Renovictions in Kits – who’s side are you on?


The West Ender’s Jackie Wong is giving some Kitsilano residents a voice to air their grievances regarding their upcoming evictions. And of course, Mel Lehan is stirring it up as well.

Patryk Drozd, Chris Lyne and Patrick Renard.

Drozd, Lyne and Renard.

Two retired police officers are currently facilitating the evacuation of tenants from their Kitsilano apartments, at West 4th Avenue and Trafalgar Street, to make way for major building renovations. Former officers Moe Coll and Don MacPhearson operate as MoMac Consulting Ltd., which, among other tasks, acts as a third-party mediator between tenants and landlords. “MoMac Consulting Ltd… offers property owners and landlords assistance in handling problem tenants, property management, rental negotiations and security,” reads the company website. “We offer a unique and valuable service to clients in negotiating additional rent increases.”

In an interview with WE, MacPhearson, MoMac’s director, denied similarities between what his company does and the renovation-related evictions — which have come to be known as “renovictions” — that have taken place in the West End. “You hear about incidences in the West End of evicting tenants for doing minor repairs on apartments,” he says. “This is not happening in this case.”

To help persuade tenants to move out of the 12-suite apartment complex at 1955 Trafalgar Street, above the Quattro on Fourth restaurant, MoMac offered them two months’ rent in compensation, plus the return of security deposits and an offer to help with their moving. Letters and information packages were issued to tenants on February 19.

“It’s interesting to note that nine [suites] of the 12 have already moved out, and seven have asked to come back,” says MacPhearson.

The renovations — which include the installation of new flooring and cabinetry, new bathrooms, dishwashers, kitchen appliances, and a refurbished outdoor courtyard — will take four to six months to complete. “Whatever the going rate is for that area, and I don’t know what that is, I would assume that for a two-bedroom, fully renovated suite up there, you’re probably looking at $1,700 [to] $1,800,” says MacPhearson.

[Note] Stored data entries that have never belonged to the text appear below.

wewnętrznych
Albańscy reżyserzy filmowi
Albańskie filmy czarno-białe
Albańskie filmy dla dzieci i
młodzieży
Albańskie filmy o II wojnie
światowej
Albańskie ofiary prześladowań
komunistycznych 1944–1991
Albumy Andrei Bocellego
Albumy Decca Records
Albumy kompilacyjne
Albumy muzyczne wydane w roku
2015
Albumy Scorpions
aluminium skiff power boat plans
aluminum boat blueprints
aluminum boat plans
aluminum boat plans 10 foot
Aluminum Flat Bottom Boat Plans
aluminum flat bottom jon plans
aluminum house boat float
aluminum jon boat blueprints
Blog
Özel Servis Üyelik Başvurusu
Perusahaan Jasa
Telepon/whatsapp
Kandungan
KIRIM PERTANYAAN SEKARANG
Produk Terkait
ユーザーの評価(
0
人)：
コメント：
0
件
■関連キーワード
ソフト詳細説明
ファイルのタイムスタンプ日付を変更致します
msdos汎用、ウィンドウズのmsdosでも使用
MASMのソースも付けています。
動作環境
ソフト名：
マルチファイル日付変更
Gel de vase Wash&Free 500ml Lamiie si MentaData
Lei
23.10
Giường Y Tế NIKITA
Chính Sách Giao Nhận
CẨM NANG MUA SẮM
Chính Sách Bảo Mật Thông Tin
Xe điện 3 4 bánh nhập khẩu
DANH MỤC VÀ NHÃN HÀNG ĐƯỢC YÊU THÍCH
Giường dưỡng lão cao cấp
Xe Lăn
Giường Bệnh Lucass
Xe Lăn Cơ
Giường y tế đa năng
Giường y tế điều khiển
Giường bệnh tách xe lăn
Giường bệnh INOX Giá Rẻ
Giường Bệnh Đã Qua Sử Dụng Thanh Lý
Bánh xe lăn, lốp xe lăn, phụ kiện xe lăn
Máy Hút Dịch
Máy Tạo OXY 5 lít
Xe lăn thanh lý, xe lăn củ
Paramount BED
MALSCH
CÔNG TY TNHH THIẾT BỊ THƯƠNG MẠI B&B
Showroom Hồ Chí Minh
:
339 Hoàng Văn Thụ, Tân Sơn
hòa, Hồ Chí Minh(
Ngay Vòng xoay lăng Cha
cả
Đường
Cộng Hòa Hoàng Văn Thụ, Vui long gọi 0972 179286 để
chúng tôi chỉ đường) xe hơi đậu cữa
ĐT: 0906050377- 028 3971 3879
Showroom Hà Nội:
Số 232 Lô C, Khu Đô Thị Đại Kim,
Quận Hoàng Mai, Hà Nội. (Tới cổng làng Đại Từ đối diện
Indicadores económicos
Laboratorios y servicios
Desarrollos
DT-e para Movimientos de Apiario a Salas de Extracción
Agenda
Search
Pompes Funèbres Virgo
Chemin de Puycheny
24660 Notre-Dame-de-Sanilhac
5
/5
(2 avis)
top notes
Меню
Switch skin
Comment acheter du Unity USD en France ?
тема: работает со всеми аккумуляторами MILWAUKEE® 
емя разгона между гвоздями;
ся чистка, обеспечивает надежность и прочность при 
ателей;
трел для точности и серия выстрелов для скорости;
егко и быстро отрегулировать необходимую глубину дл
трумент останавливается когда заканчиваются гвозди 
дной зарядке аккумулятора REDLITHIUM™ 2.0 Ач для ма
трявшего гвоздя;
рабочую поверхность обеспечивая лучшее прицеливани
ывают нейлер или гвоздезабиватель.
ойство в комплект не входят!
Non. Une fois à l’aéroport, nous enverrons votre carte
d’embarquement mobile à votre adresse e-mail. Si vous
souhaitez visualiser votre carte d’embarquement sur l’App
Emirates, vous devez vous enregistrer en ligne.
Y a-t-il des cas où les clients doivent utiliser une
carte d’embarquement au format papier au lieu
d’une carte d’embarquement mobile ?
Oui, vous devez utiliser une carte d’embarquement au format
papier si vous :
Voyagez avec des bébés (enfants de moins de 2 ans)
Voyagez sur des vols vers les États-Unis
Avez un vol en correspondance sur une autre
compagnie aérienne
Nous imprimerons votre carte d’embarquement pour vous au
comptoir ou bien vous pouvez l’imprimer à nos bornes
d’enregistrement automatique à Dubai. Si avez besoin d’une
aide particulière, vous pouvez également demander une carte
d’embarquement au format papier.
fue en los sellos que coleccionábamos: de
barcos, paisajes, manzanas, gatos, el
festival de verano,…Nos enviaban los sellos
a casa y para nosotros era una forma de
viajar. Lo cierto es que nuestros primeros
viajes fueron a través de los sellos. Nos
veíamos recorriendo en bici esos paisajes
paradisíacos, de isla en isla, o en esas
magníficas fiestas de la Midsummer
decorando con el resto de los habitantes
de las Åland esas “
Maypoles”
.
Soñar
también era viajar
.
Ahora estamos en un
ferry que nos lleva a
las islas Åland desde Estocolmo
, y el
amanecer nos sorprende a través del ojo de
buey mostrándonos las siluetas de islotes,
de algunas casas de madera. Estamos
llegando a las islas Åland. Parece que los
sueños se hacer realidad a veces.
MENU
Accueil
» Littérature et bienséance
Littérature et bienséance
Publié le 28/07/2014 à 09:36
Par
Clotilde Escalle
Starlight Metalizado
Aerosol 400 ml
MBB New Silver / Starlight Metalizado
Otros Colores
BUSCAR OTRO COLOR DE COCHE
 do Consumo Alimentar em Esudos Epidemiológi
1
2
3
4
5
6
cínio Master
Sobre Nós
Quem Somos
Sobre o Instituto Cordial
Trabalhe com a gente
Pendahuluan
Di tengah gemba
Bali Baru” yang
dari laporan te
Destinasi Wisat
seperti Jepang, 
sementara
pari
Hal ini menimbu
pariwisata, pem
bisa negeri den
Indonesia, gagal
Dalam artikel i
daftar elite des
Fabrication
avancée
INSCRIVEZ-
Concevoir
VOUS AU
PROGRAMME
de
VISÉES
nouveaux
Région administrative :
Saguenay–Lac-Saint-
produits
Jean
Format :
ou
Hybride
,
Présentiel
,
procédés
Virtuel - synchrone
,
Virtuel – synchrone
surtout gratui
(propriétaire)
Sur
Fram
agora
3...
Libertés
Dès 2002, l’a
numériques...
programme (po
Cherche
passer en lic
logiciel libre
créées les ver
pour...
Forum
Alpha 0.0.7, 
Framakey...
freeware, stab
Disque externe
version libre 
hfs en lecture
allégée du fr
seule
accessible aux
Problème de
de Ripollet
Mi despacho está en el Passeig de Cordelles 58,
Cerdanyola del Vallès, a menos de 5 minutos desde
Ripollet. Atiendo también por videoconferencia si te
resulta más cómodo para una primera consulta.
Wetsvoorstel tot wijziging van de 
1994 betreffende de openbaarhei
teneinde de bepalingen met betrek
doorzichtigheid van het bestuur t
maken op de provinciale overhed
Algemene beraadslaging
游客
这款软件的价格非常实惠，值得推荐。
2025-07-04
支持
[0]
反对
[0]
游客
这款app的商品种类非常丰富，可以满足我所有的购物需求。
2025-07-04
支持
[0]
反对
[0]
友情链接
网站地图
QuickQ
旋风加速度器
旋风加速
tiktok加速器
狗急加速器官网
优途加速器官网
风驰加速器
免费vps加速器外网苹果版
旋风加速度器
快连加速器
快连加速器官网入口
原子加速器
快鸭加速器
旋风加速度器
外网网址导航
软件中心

Some tenants say the new rates will be unaffordable for them. Patryk Drozd lives next door to roommates Chris Lyne and Patrick Renard. They pay about $1,000 per month for their two-bedroom suites, and are disputing what they believe is an unfair eviction. The three have scheduled an arbitration date with the Residential Tenancy Office for April 29.

“They were selling us on the idea that this was a demolition,” says Lyne of his dealings with MoMac. Lyne showed the eviction package to a contractor friend, who told him the proposed renovations could be carried out without tenants having to vacate their suites. “If I owned my house and I want to put in a new bathroom, I don’t move into a hotel for a month,” Lyne says.

MacPhearson contends the renovations will be extensive enough that the suites will be inaccessible, and that the arbitrating tenants are playing political games. NDP provincial candidates Jenny Kwan and Mel Lehan have offered their support to the Trafalgar tenants, and the BC NDP’s party platform calls for closing loopholes in the Residential Tenancy Act that allow such evictions to take place. “These guys are stirring it up because it’s a political issue right now,” says MacPhearson. “They’re taking the media down a road that I don’t think the media would want to go down.”

“I don’t think anyone should be in the situation that the people at 1955 Trafalgar are in,” says Lehan. “You live somewhere for 15 years, then all of a sudden, boom! One day, at the whim of a landlord who’s greedy, you get evicted.”